[[ Reading passage open ]]

2006-03-16 Thread Shawn Haggett
James wrote:
 Dmitry S. Makovey dmitry at athabascau.ca writes:
 
 since packages you use (I assume KDE etc.) are not using qt4 (i.e. 
 require specifically qt3 branch) portage doesn't find any reasons to 
 bump version of qt. AFAIR Qt is a slotted package and you can safely 
 go ahead and do 
 emerge =x11-libs/qt-4.1.1 
 but you packages wouldn't use it.
  
 Ok this kinda makes sense. But what exactly is a 'slotted package',
 how do I determine when a packages is slotted, and where do I read
 more about 'slotted'? I see this term used ofen, but, really have
 no clue exactly what slotted means or if it has various meanings
 based on the context of it's (verbiage) usage.

Slotted means you can have several different versions of a package
installed, *at the same time*. So in this case it would mean you would
end up with qt-3.x still installed and qt-4.x also installed. Since KDE
would be linked against 3.x, it would continue to use that, while you
could in theory link against the 4.x version.

[[ Reading passage closed ]]
[[ Supplied data open ]]

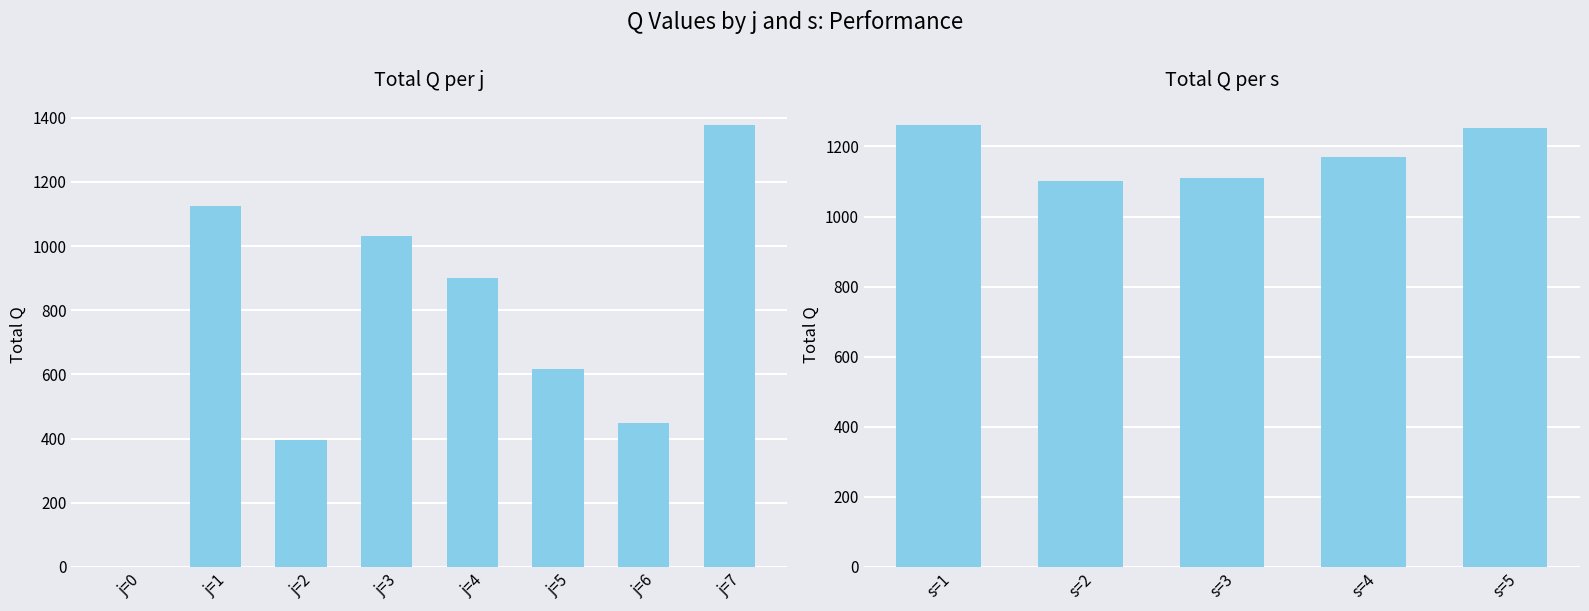

What is the value of the 8th bar from the left?

1378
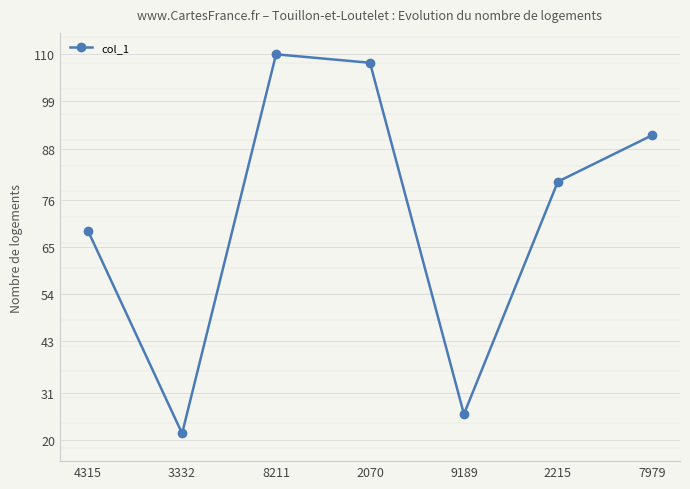

What position from the left is 9189?

5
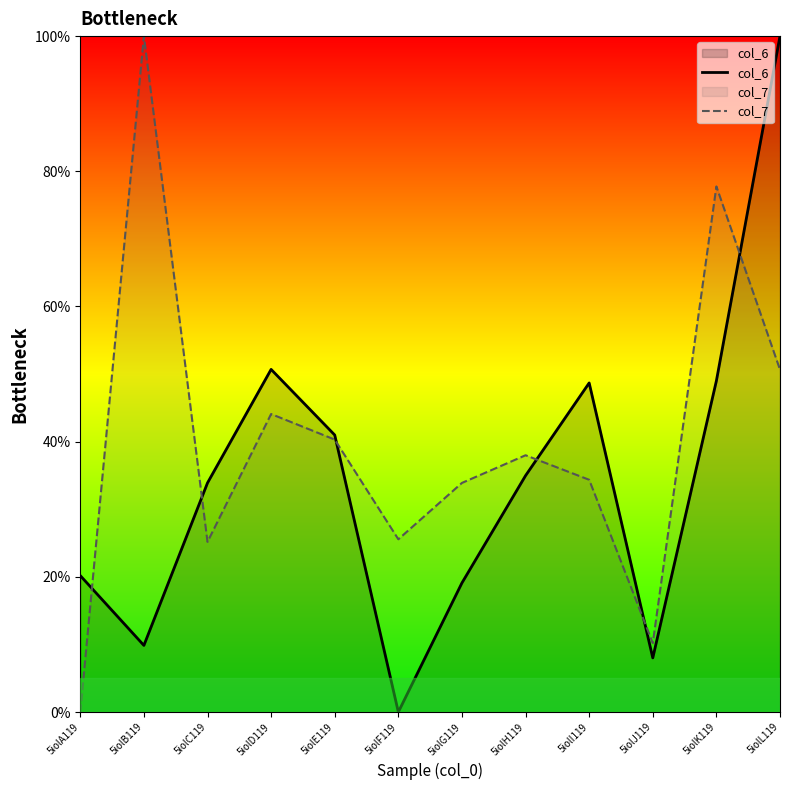

Where is col_7 nearest to the value 50?

5iolL119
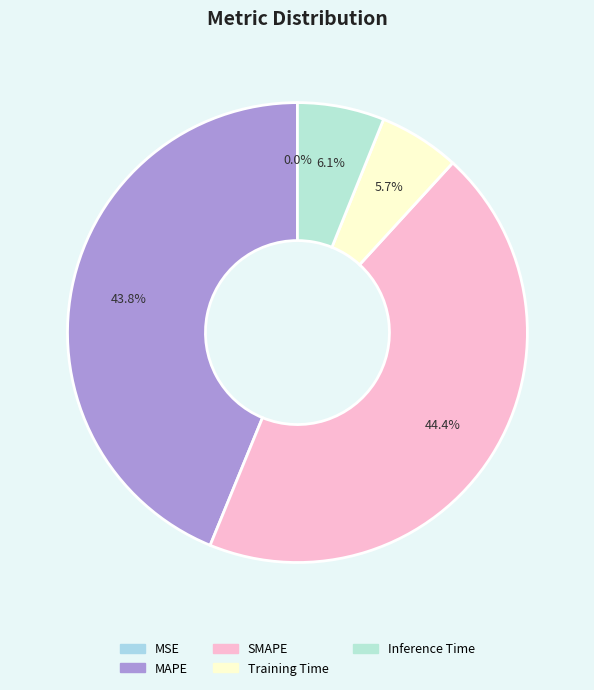

Rank the categories by value from highest to lowest.

SMAPE, MAPE, Inference Time, Training Time, MSE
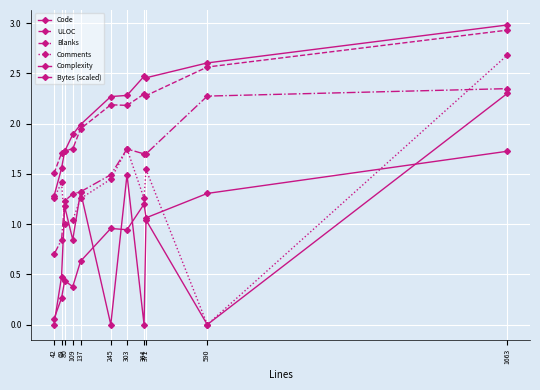

Which has a higher value, 371 or 245?

371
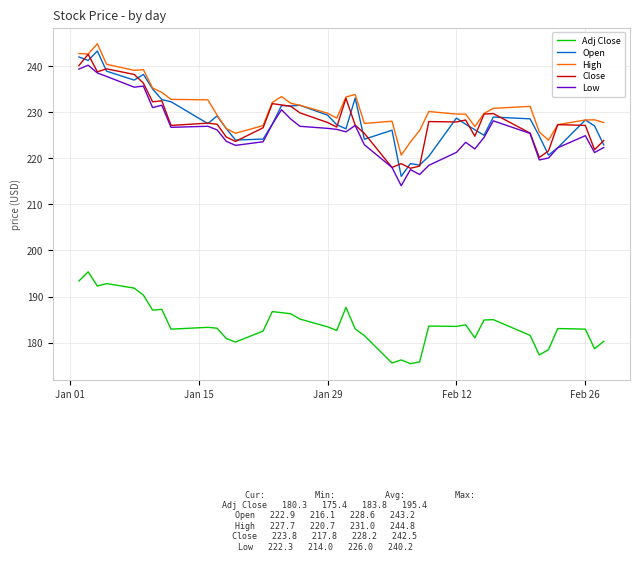

What is the greatest value displayed?

244.8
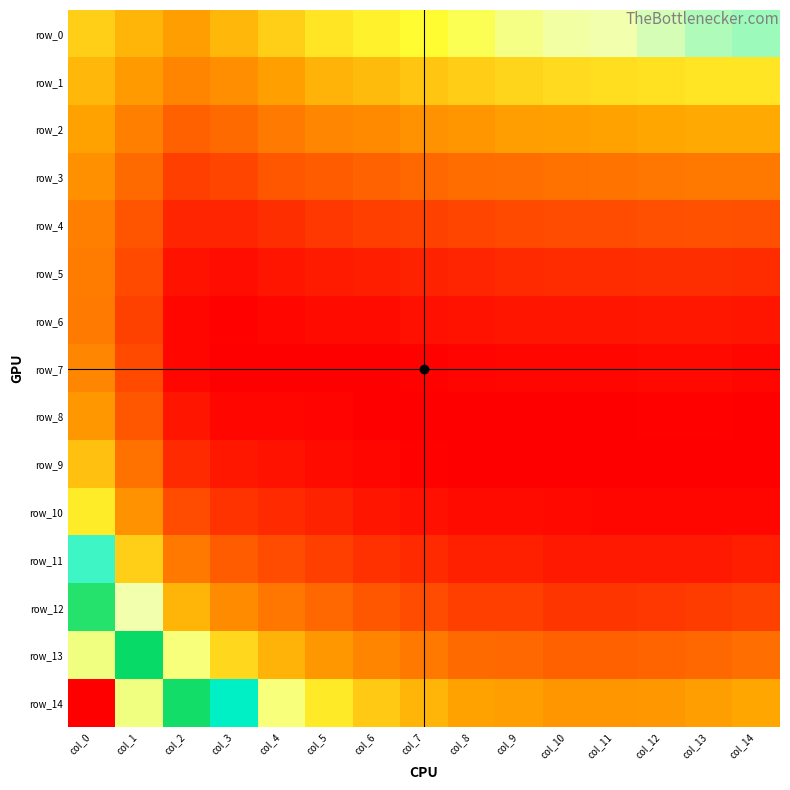

Reading left to right, transcribe all the data shown in this chart.

row_0: 0.1	0.1	0.1	0.1	0.1	0.1	0.1	0.1	0.1	0.1	0.1	0.1	0.1	0.1	0.1
row_1: 0.1	0.1	0.1	0.1	0.1	0.1	0.1	0.1	0.1	0.1	0.1	0.1	0.1	0.1	0.1
row_2: 0.1	0.1	0.0	0.1	0.1	0.1	0.1	0.1	0.1	0.1	0.1	0.1	0.1	0.1	0.1
row_3: 0.1	0.1	0.0	0.0	0.0	0.0	0.0	0.1	0.1	0.1	0.1	0.1	0.1	0.1	0.1
row_4: 0.1	0.0	0.0	0.0	0.0	0.0	0.0	0.0	0.0	0.0	0.0	0.0	0.0	0.0	0.0
row_5: 0.1	0.0	0.0	0.0	0.0	0.0	0.0	0.0	0.0	0.0	0.0	0.0	0.0	0.0	0.0
row_6: 0.1	0.0	0.0	0.0	0.0	0.0	0.0	0.0	0.0	0.0	0.0	0.0	0.0	0.0	0.0
row_7: 0.1	0.0	0.0	0.0	0.0	0.0	0.0	0.0	0.0	0.0	0.0	0.0	0.0	0.0	0.0
row_8: 0.1	0.0	0.0	0.0	0.0	0.0	0.0	0.0	0.0	0.0	0.0	0.0	0.0	0.0	0.0
row_9: 0.1	0.1	0.0	0.0	0.0	0.0	0.0	0.0	0.0	0.0	0.0	0.0	0.0	0.0	0.0
row_10: 0.1	0.1	0.0	0.0	0.0	0.0	0.0	0.0	0.0	0.0	0.0	0.0	0.0	0.0	0.0
row_11: 0.2	0.1	0.1	0.0	0.0	0.0	0.0	0.0	0.0	0.0	0.0	0.0	0.0	0.0	0.0
row_12: 0.2	0.1	0.1	0.1	0.1	0.1	0.0	0.0	0.0	0.0	0.0	0.0	0.0	0.0	0.0
row_13: 0.2	0.2	0.1	0.1	0.1	0.1	0.1	0.1	0.1	0.1	0.0	0.0	0.0	0.1	0.1
row_14: 0.3	0.2	0.2	0.2	0.1	0.1	0.1	0.1	0.1	0.1	0.1	0.1	0.1	0.1	0.1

[[ Supplied data closed ]]

Exercise goal
Please reproduce, word for word, the part of the message about slotted packages that begins with the words containing "require specifically qt3" and ends with "wouldn't use it.".

Output
require specifically qt3 branch) portage doesn't find any reasons to 
 bump version of qt. AFAIR Qt is a slotted package and you can safely 
 go ahead and do 
 emerge =x11-libs/qt-4.1.1 
 but you packages wouldn't use it.